Prompt:
Where the records contain images, omit them, and repeat everything else word for word.
*** Material to process ***
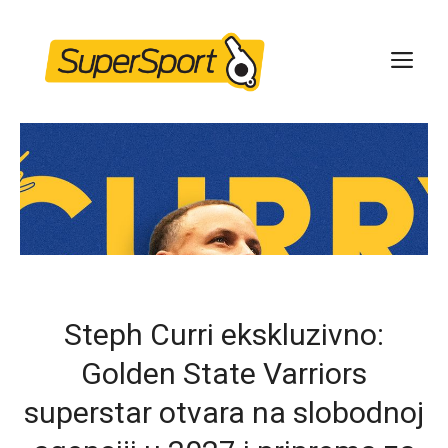
Skip
to
ME
content
Steph Curri ekskluzivno:
Golden State Varriors
superstar otvara na slobodnoj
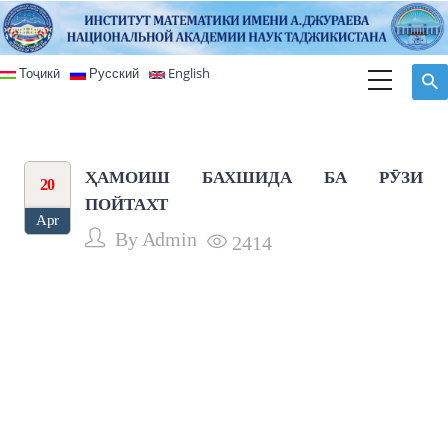
Skip to main content
Тоҷикӣ
Русский
English
ҲАМОИШ БАХШИДА БА РӮЗИ
20
ПОЙТАХТ
Apr
By
Admin
2414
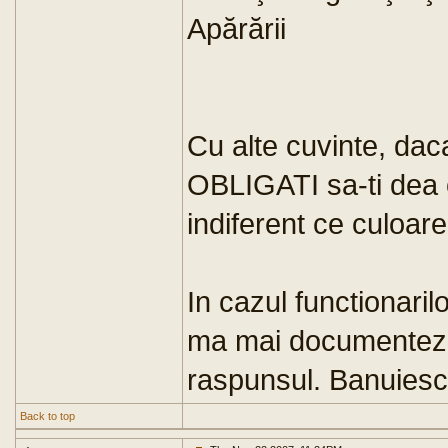
Apărării
Cu alte cuvinte, daca 
OBLIGATI sa-ti dea 
indiferent ce culoare
In cazul functionarilo
ma mai documentez 
raspunsul. Banuiesc 
Back to top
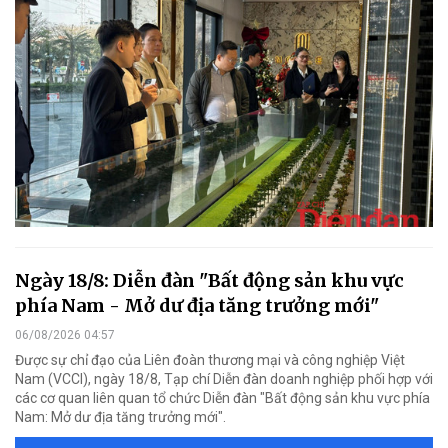
Ngày 18/8: Diễn đàn "Bất động sản khu vực
phía Nam - Mở dư địa tăng trưởng mới"
06/08/2026 04:57
Được sự chỉ đạo của Liên đoàn thương mại và công nghiệp Việt
Nam (VCCI), ngày 18/8, Tạp chí Diễn đàn doanh nghiệp phối hợp với
các cơ quan liên quan tổ chức Diễn đàn "Bất động sản khu vực phía
Nam: Mở dư địa tăng trưởng mới".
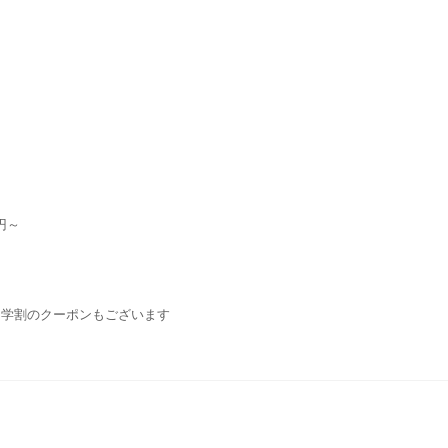
円～
・学割のクーポンもございます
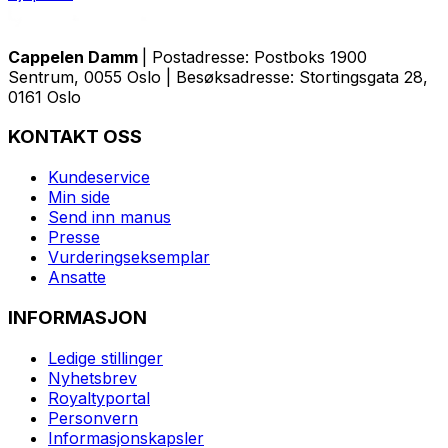
Cappelen Damm
| Postadresse: Postboks 1900
Sentrum, 0055 Oslo | Besøksadresse: Stortingsgata 28,
0161 Oslo
KONTAKT OSS
Kundeservice
Min side
Send inn manus
Presse
Vurderingseksemplar
Ansatte
INFORMASJON
Ledige stillinger
Nyhetsbrev
Royaltyportal
Personvern
Informasjonskapsler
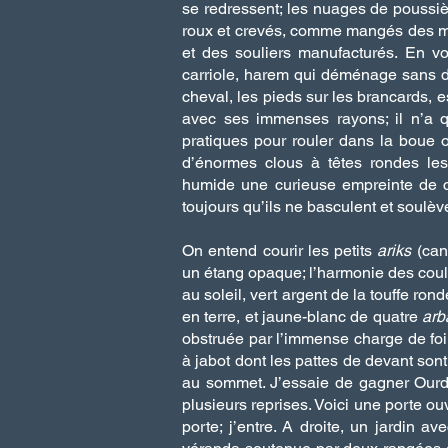
se redressent; les nuages de poussiè
roux et crevés, comme mangés des m
et des souliers manufacturés. En voi
carriole, harem qui déménage sans do
cheval, les pieds sur les brancards, e
avec ses immenses rayons; il n’a 
pratiques pour rouler dans la boue o
d’énormes clous à têtes rondes les 
humide une curieuse empreinte de cr
toujours qu’ils ne basculent et soulèv
On entend courir les petits
ariks
(can
un étang opaque; l’harmonie des couleu
au soleil, vert argent de la touffe ro
en terre, et jaune-blanc de quatre
arb
obstruée par l’immense charge de foi
à jabot dont les pattes de devant so
au sommet. J’essaie de gagner Ourda
plusieurs reprises. Voici une porte ou
porte; j’entre. A droite, un jardin a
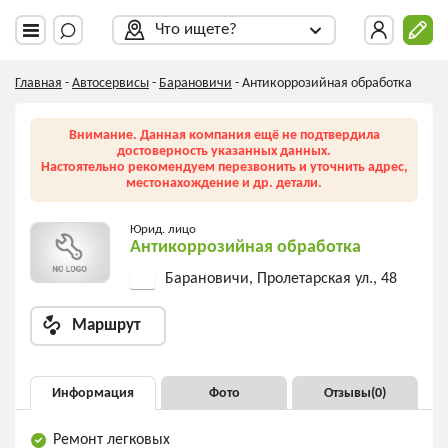
Что ищете?
Главная
-
Автосервисы
-
Барановичи
-
Антикоррозийная обработка
Внимание. Данная компания ещё не подтвердила
достоверность указанных данных.
Настоятельно рекомендуем перезвонить и уточнить адрес,
местонахождение и др. детали.
Юрид. лицо
Антикоррозийная обработка
Барановичи, Пролетарская ул., 48
Маршрут
Информация
Фото
Отзывы(
0
)
Ремонт легковых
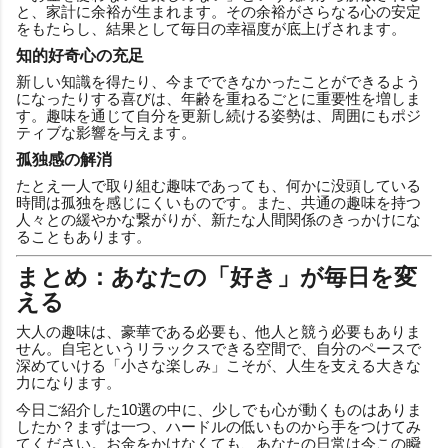
と、家計に余裕が生まれます。その余裕がさらなる心の安定
をもたらし、結果として毎日の幸福度が底上げされます。
知的好奇心の充足
新しい知識を得たり、今までできなかったことができるよう
になったりする喜びは、年齢を重ねるごとに重要性を増しま
す。趣味を通じて自分を更新し続ける姿勢は、周囲にもポジ
ティブな影響を与えます。
孤独感の解消
たとえ一人で取り組む趣味であっても、何かに没頭している
時間は孤独を感じにくいものです。また、共通の趣味を持つ
人々との緩やかな繋がりが、新たな人間関係のきっかけにな
ることもあります。
まとめ：あなたの「好き」が毎日を変
える
大人の趣味は、豪華である必要も、他人と競う必要もありま
せん。自宅というリラックスできる空間で、自分のペースで
深めていける「小さな楽しみ」こそが、人生を支える大きな
力になります。
今日ご紹介した10選の中に、少しでも心が動くものはありま
したか？まずは一つ、ハードルの低いものから手をつけてみ
てください。お金をかけなくても、あなたの日常は今この瞬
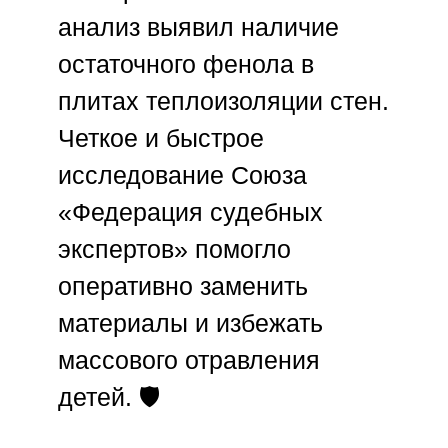
анализ выявил наличие
остаточного фенола в
плитах теплоизоляции стен.
Четкое и быстрое
исследование
Союза
«Федерация судебных
экспертов»
помогло
оперативно заменить
материалы и избежать
массового отравления
детей. 🛡️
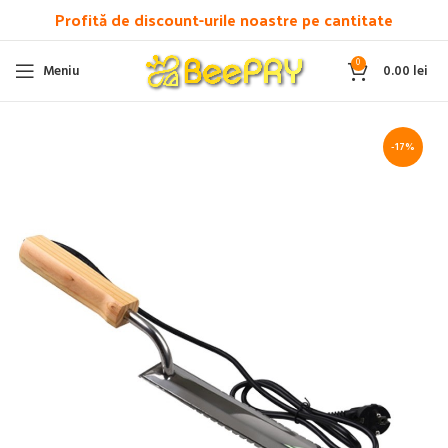
Profită de discount-urile noastre pe cantitate
0
Meniu
0.00
lei
-17%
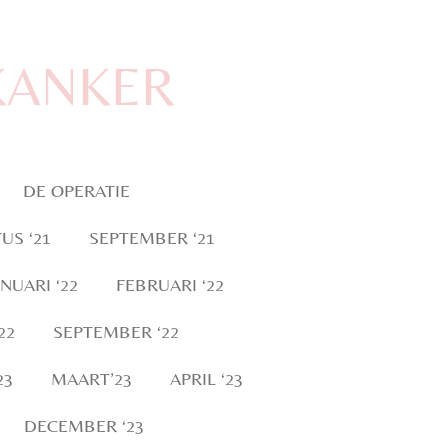
KANKER
DE OPERATIE
US ‘21
SEPTEMBER ‘21
ANUARI ‘22
FEBRUARI ‘22
22
SEPTEMBER ‘22
23
MAART’23
APRIL ‘23
DECEMBER ‘23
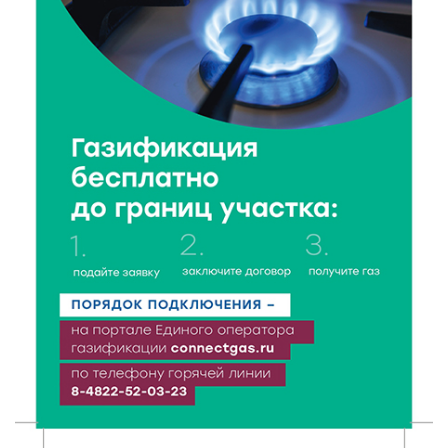
8 Авг 2026 07:58
221
В Нелидово открылся бассейн
8 Авг 2026 05:02
222
В Тверской области провели Арбузный книжный
день
7 Авг 2026 23:02
290
В Тверской области стартовала четвертая смена:
инспекторы ГИБДД напомнили школьникам
правила безопасности в автобусах
7 Авг 2026 22:32
316
Сотрудники УФСИН по Тверской области
поддержали Всероссийскую акцию ко Дню
физкультурника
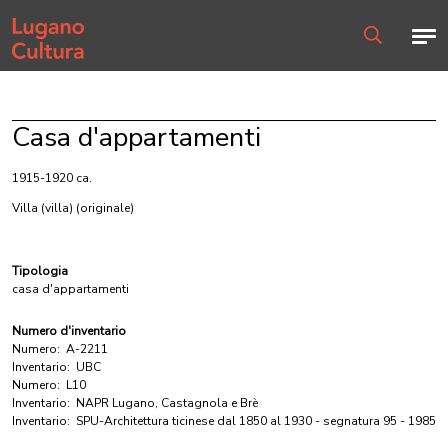
Home page
Men
Ricerca
Casa d'appartamenti
1915-1920 ca.
Villa (villa)
(originale)
Tipologia
casa d'appartamenti
Numero d'inventario
Numero:
A-2211
Inventario:
UBC
Numero:
L10
Inventario:
NAPR Lugano, Castagnola e Brè
Inventario:
SPU-Architettura ticinese dal 1850 al 1930 - segnatura 95 - 1985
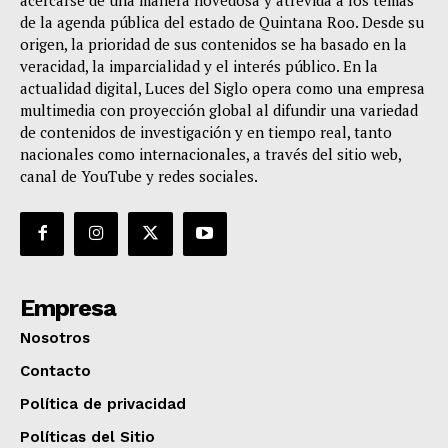
de la agenda pública del estado de Quintana Roo. Desde su
origen, la prioridad de sus contenidos se ha basado en la
veracidad, la imparcialidad y el interés público. En la
actualidad digital, Luces del Siglo opera como una empresa
multimedia con proyección global al difundir una variedad
de contenidos de investigación y en tiempo real, tanto
nacionales como internacionales, a través del sitio web,
canal de YouTube y redes sociales.
Empresa
Nosotros
Contacto
Política de privacidad
Políticas del Sitio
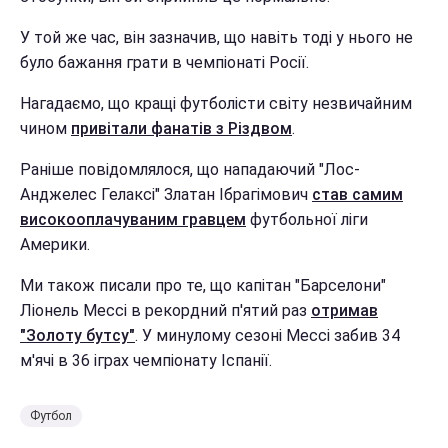
У той же час, він зазначив, що навіть тоді у нього не
було бажання грати в чемпіонаті Росії.
Нагадаємо, що кращі футболісти світу незвичайним
чином
привітали фанатів з Різдвом
.
Раніше повідомлялося, що нападаючий "Лос-
Анджелес Гелаксі" Златан Ібрагімович
став самим
високооплачуваним гравцем
футбольної ліги
Америки.
Ми також писали про те, що капітан "Барселони"
Ліонель Мессі в рекордний п'ятий раз
отримав
"Золоту бутсу"
. У минулому сезоні Мессі забив 34
м'ячі в 36 іграх чемпіонату Іспанії.
Футбол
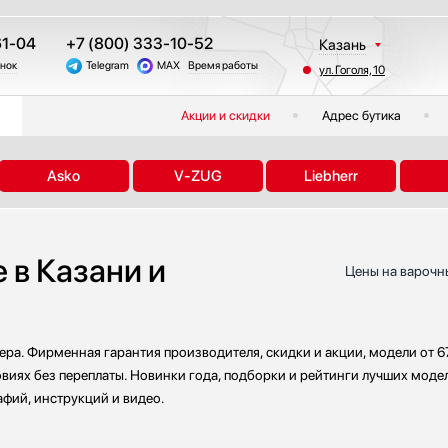
61-04
+7 (800) 333-10-52
Казань
онок
Telegram
MAX
Время работы
ул. Гоголя, 10
Москва
Санкт-Петербург
Акции и скидки
Адрес бутика
Краснодар
Екатеринбург
Asko
V-ZUG
Liebherr
Тюмень
Новосибирск
Челябинск
 в Казани и
Другие регионы
Цены на варочны
ера. Фирменная гарантия производителя, скидки и акции, модели от 
виях без переплаты. Новинки года, подборки и рейтинги лучших модел
фий, инструкций и видео.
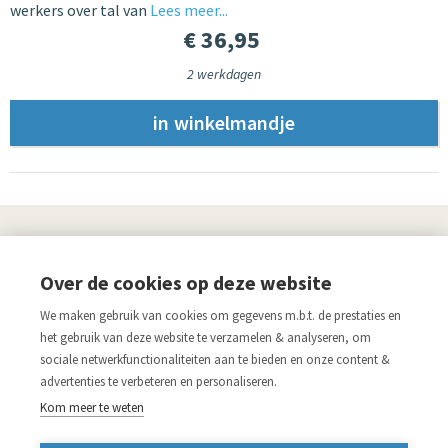
werkers over tal van
Lees meer...
€ 36,95
2 werkdagen
UITGEVERIJ
Over de cookies op deze website
Links
We maken gebruik van cookies om gegevens m.b.t. de prestaties en
Aanmelden nieuwsbrief
Pers
het gebruik van deze website te verzamelen & analyseren, om
sociale netwerkfunctionaliteiten aan te bieden en onze content &
Acco.be
Algemene voorwaarden
advertenties te verbeteren en personaliseren.
Disclaimer
Privacy verklaring
Kom meer te weten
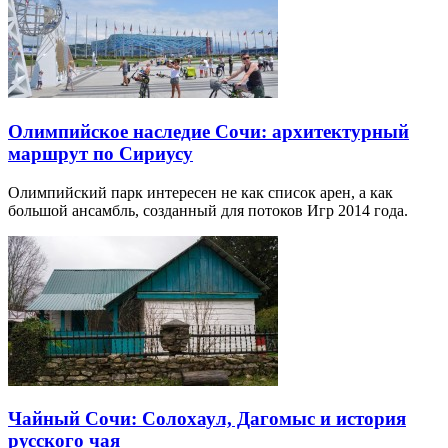
Олимпийское наследие Сочи: архитектурный
маршрут по Сириусу
Олимпийский парк интересен не как список арен, а как
большой ансамбль, созданный для потоков Игр 2014 года.
Чайный Сочи: Солохаул, Дагомыс и история
русского чая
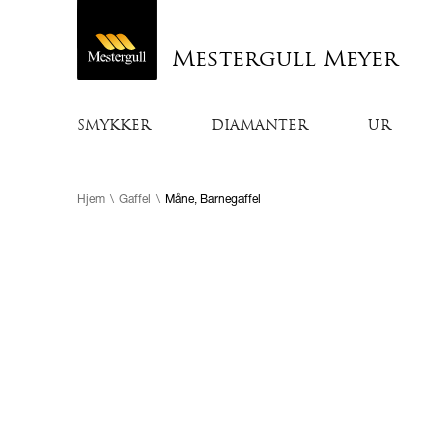
Mestergull Meyer
SMYKKER
DIAMANTER
UR
Hjem
\
Gaffel
\
Måne, Barnegaffel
*** End of Material to process ***
Answer box:
Skip
to
ME
content
Steph Curri ekskluzivno:
Golden State Varriors
superstar otvara na slobodnoj
Skip to main content
Тоҷикӣ
Русский
English
ҲАМОИШ БАХШИДА БА РӮЗИ
20
ПОЙТАХТ
Apr
By
Admin
2414
Apărării
Cu alte cuvinte, daca 
OBLIGATI sa-ti dea 
indiferent ce culoare
In cazul functionarilo
ma mai documentez 
raspunsul. Banuiesc 
Back to top
Ngày 18/8: Diễn đàn "Bất động sản khu vực
phía Nam - Mở dư địa tăng trưởng mới"
06/08/2026 04:57
Được sự chỉ đạo của Liên đoàn thương mại và công nghiệp Việt
Nam (VCCI), ngày 18/8, Tạp chí Diễn đàn doanh nghiệp phối hợp với
các cơ quan liên quan tổ chức Diễn đàn "Bất động sản khu vực phía
Nam: Mở dư địa tăng trưởng mới".
円～
・学割のクーポンもございます
Cappelen Damm
| Postadresse: Postboks 1900
Sentrum, 0055 Oslo | Besøksadresse: Stortingsgata 28,
0161 Oslo
KONTAKT OSS
Kundeservice
Min side
Send inn manus
Presse
Vurderingseksemplar
Ansatte
INFORMASJON
Ledige stillinger
Nyhetsbrev
Royaltyportal
Personvern
Informasjonskapsler
se redressent; les nuages de poussiè
roux et crevés, comme mangés des m
et des souliers manufacturés. En voi
carriole, harem qui déménage sans do
cheval, les pieds sur les brancards, e
avec ses immenses rayons; il n’a 
pratiques pour rouler dans la boue o
d’énormes clous à têtes rondes les 
humide une curieuse empreinte de cr
toujours qu’ils ne basculent et soulèv
On entend courir les petits
ariks
(can
un étang opaque; l’harmonie des couleu
au soleil, vert argent de la touffe ro
en terre, et jaune-blanc de quatre
arb
obstruée par l’immense charge de foi
à jabot dont les pattes de devant so
au sommet. J’essaie de gagner Ourda
plusieurs reprises. Voici une porte ou
porte; j’entre. A droite, un jardin a
Что ищете?
Главная
-
Автосервисы
-
Барановичи
-
Антикоррозийная обработка
Внимание. Данная компания ещё не подтвердила
достоверность указанных данных.
Настоятельно рекомендуем перезвонить и уточнить адрес,
местонахождение и др. детали.
Юрид. лицо
Антикоррозийная обработка
Барановичи, Пролетарская ул., 48
Маршрут
Информация
Фото
Отзывы(
0
)
Ремонт легковых
と、家計に余裕が生まれます。その余裕がさらなる心の安定
をもたらし、結果として毎日の幸福度が底上げされます。
知的好奇心の充足
新しい知識を得たり、今までできなかったことができるよう
になったりする喜びは、年齢を重ねるごとに重要性を増しま
す。趣味を通じて自分を更新し続ける姿勢は、周囲にもポジ
ティブな影響を与えます。
孤独感の解消
たとえ一人で取り組む趣味であっても、何かに没頭している
時間は孤独を感じにくいものです。また、共通の趣味を持つ
人々との緩やかな繋がりが、新たな人間関係のきっかけにな
ることもあります。
まとめ：あなたの「好き」が毎日を変
える
大人の趣味は、豪華である必要も、他人と競う必要もありま
せん。自宅というリラックスできる空間で、自分のペースで
深めていける「小さな楽しみ」こそが、人生を支える大きな
力になります。
今日ご紹介した10選の中に、少しでも心が動くものはありま
したか？まずは一つ、ハードルの低いものから手をつけてみ
てください。お金をかけなくても、あなたの日常は今この瞬
анализ выявил наличие
остаточного фенола в
плитах теплоизоляции стен.
Четкое и быстрое
исследование
Союза
«Федерация судебных
экспертов»
помогло
оперативно заменить
материалы и избежать
массового отравления
детей. 🛡️
Profită de discount-urile noastre pe cantitate
0
Meniu
0.00
lei
-17%
KANKER
DE OPERATIE
US ‘21
SEPTEMBER ‘21
ANUARI ‘22
FEBRUARI ‘22
22
SEPTEMBER ‘22
23
MAART’23
APRIL ‘23
DECEMBER ‘23
8 Авг 2026 07:58
221
В Нелидово открылся бассейн
8 Авг 2026 05:02
222
В Тверской области провели Арбузный книжный
день
7 Авг 2026 23:02
290
В Тверской области стартовала четвертая смена:
инспекторы ГИБДД напомнили школьникам
правила безопасности в автобусах
7 Авг 2026 22:32
316
Сотрудники УФСИН по Тверской области
поддержали Всероссийскую акцию ко Дню
физкультурника
Home page
Men
Ricerca
Casa d'appartamenti
1915-1920 ca.
Villa (villa)
(originale)
Tipologia
casa d'appartamenti
Numero d'inventario
Numero:
A-2211
Inventario:
UBC
Numero:
L10
Inventario:
NAPR Lugano, Castagnola e Brè
Inventario:
SPU-Architettura ticinese dal 1850 al 1930 - segnatura 95 - 1985
de la agenda pública del estado de Quintana Roo. Desde su
origen, la prioridad de sus contenidos se ha basado en la
veracidad, la imparcialidad y el interés público. En la
actualidad digital, Luces del Siglo opera como una empresa
multimedia con proyección global al difundir una variedad
de contenidos de investigación y en tiempo real, tanto
nacionales como internacionales, a través del sitio web,
canal de YouTube y redes sociales.
Empresa
Nosotros
Contacto
Política de privacidad
Políticas del Sitio
У той же час, він зазначив, що навіть тоді у нього не
було бажання грати в чемпіонаті Росії.
Нагадаємо, що кращі футболісти світу незвичайним
чином
привітали фанатів з Різдвом
.
Раніше повідомлялося, що нападаючий "Лос-
Анджелес Гелаксі" Златан Ібрагімович
став самим
високооплачуваним гравцем
футбольної ліги
Америки.
Ми також писали про те, що капітан "Барселони"
Ліонель Мессі в рекордний п'ятий раз
отримав
"Золоту бутсу"
. У минулому сезоні Мессі забив 34
м'ячі в 36 іграх чемпіонату Іспанії.
Футбол
61-04
+7 (800) 333-10-52
Казань
онок
Telegram
MAX
Время работы
ул. Гоголя, 10
Москва
Санкт-Петербург
Акции и скидки
Адрес бутика
Краснодар
Екатеринбург
Asko
V-ZUG
Liebherr
Тюмень
Новосибирск
Челябинск
 в Казани и
Другие регионы
Цены на варочны
ера. Фирменная гарантия производителя, скидки и акции, модели от 
виях без переплаты. Новинки года, подборки и рейтинги лучших модел
фий, инструкций и видео.
werkers over tal van
Lees meer...
€ 36,95
2 werkdagen
UITGEVERIJ
Over de cookies op deze website
Links
We maken gebruik van cookies om gegevens m.b.t. de prestaties en
Aanmelden nieuwsbrief
Pers
het gebruik van deze website te verzamelen & analyseren, om
sociale netwerkfunctionaliteiten aan te bieden en onze content &
Acco.be
Algemene voorwaarden
advertenties te verbeteren en personaliseren.
Disclaimer
Privacy verklaring
Kom meer te weten
Олимпийское наследие Сочи: архитектурный
маршрут по Сириусу
Олимпийский парк интересен не как список арен, а как
большой ансамбль, созданный для потоков Игр 2014 года.
Чайный Сочи: Солохаул, Дагомыс и история
русского чая
Mestergull Meyer
SMYKKER
DIAMANTER
UR
Hjem
\
Gaffel
\
Måne, Barnegaffel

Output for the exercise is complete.